* [EXTRACTED RECORDS]
* * * * * * * * *

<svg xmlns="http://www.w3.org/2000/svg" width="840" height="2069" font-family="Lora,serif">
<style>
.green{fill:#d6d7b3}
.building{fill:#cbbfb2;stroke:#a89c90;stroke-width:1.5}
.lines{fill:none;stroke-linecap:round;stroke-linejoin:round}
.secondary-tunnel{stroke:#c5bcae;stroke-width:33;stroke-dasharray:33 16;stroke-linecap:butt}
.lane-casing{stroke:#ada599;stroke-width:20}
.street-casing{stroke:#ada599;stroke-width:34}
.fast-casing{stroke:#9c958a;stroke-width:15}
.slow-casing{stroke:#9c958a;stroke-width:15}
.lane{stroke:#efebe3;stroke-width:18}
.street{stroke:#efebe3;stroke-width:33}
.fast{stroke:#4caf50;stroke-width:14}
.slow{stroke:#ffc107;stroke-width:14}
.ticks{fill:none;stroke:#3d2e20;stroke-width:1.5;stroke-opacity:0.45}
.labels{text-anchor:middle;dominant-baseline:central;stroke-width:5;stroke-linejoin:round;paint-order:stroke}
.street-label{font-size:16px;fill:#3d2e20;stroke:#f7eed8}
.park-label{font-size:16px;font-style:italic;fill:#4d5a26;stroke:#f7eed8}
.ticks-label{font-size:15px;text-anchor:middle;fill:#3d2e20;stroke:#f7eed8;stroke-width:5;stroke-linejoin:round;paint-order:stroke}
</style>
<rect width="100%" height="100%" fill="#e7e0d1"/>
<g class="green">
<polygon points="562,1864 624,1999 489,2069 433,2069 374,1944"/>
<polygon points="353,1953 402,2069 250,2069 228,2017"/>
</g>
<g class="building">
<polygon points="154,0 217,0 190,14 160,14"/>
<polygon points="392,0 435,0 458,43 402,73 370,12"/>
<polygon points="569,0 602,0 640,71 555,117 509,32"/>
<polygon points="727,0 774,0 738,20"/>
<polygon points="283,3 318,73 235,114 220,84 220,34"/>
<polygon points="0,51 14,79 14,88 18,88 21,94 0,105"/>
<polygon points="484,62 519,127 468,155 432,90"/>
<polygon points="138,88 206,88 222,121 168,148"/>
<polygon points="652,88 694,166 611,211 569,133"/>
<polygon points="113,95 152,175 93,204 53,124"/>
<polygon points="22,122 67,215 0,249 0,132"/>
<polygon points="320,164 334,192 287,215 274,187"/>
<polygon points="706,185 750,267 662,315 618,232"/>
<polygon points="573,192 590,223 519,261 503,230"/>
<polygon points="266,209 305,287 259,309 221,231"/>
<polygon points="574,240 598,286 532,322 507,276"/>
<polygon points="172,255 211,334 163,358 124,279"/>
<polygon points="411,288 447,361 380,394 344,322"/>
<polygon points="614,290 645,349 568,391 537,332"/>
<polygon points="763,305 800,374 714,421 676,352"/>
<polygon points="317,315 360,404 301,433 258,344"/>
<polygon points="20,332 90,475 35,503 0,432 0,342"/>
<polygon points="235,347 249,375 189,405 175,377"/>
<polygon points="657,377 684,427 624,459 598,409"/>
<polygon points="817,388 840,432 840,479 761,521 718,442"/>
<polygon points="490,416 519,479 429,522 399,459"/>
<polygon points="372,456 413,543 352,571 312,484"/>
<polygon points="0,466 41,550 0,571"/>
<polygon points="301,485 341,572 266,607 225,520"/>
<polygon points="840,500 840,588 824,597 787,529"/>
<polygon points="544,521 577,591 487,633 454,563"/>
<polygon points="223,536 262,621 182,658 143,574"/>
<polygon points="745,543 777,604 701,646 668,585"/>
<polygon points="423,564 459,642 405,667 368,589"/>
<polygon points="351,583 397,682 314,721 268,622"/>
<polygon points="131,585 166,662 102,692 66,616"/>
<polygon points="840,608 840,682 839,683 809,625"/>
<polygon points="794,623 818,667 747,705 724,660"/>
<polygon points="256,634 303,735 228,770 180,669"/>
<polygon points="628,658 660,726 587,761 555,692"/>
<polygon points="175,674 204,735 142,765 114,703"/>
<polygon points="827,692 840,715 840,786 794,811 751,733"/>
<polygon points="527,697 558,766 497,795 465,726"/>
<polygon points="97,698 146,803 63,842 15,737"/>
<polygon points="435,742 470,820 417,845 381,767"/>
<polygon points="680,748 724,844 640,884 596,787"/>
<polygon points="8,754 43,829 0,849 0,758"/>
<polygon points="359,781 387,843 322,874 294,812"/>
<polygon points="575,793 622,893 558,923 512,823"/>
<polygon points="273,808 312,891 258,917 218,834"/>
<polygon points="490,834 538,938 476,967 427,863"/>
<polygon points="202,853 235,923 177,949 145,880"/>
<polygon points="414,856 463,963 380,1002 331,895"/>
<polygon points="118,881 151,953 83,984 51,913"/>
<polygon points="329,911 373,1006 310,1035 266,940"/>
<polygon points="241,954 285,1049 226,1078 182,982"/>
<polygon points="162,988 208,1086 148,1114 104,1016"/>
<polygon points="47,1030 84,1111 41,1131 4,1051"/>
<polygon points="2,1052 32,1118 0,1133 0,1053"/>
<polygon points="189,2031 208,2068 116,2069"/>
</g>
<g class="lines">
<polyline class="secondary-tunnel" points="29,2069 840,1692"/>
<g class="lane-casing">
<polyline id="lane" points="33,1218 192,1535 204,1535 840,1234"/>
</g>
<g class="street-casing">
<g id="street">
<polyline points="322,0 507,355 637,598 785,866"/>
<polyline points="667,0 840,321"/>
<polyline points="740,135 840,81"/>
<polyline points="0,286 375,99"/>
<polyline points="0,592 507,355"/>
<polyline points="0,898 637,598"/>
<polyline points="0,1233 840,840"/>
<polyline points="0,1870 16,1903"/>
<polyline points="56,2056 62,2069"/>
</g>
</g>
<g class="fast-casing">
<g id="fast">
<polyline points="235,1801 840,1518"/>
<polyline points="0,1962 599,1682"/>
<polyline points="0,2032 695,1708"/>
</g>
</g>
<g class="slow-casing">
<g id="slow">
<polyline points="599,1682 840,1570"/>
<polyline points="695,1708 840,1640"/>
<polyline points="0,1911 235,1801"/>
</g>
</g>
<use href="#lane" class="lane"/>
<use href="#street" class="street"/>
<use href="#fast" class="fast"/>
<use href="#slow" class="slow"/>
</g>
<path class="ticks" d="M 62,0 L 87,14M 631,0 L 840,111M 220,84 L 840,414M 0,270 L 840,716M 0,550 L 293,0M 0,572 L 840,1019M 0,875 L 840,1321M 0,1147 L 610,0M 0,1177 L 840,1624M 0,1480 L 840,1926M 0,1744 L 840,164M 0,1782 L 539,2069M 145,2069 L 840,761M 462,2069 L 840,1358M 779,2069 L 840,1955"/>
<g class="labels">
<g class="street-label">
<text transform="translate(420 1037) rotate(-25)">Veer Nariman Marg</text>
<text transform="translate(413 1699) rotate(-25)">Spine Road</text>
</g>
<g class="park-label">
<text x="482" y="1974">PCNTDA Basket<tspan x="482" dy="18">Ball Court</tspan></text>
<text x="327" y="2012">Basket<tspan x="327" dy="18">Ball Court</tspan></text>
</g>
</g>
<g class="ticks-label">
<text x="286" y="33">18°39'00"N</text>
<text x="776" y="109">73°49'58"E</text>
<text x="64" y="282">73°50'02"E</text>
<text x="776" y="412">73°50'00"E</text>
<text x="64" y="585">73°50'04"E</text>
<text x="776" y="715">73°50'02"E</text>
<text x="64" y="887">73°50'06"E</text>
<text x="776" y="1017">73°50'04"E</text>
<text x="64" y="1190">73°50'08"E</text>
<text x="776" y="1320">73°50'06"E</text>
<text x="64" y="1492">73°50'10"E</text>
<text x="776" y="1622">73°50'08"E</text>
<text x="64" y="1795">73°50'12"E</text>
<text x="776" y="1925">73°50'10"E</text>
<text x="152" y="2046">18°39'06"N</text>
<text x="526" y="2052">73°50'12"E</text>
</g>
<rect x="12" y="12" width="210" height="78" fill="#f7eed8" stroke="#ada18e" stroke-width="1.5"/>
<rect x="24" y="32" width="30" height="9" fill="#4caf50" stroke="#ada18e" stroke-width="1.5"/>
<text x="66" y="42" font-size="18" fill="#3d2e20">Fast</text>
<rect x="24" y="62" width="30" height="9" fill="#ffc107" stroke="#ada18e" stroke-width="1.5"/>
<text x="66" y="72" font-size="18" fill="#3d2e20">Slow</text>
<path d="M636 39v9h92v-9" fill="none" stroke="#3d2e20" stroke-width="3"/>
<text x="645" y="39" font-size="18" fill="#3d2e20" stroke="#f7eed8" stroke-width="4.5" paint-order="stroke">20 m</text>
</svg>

* * * * * * * * *

* [REQUIRED WORK] From the material given, work out how many lines hold the string "labels"; state that number and nothing further.

* [YOUR RESPONSE] 2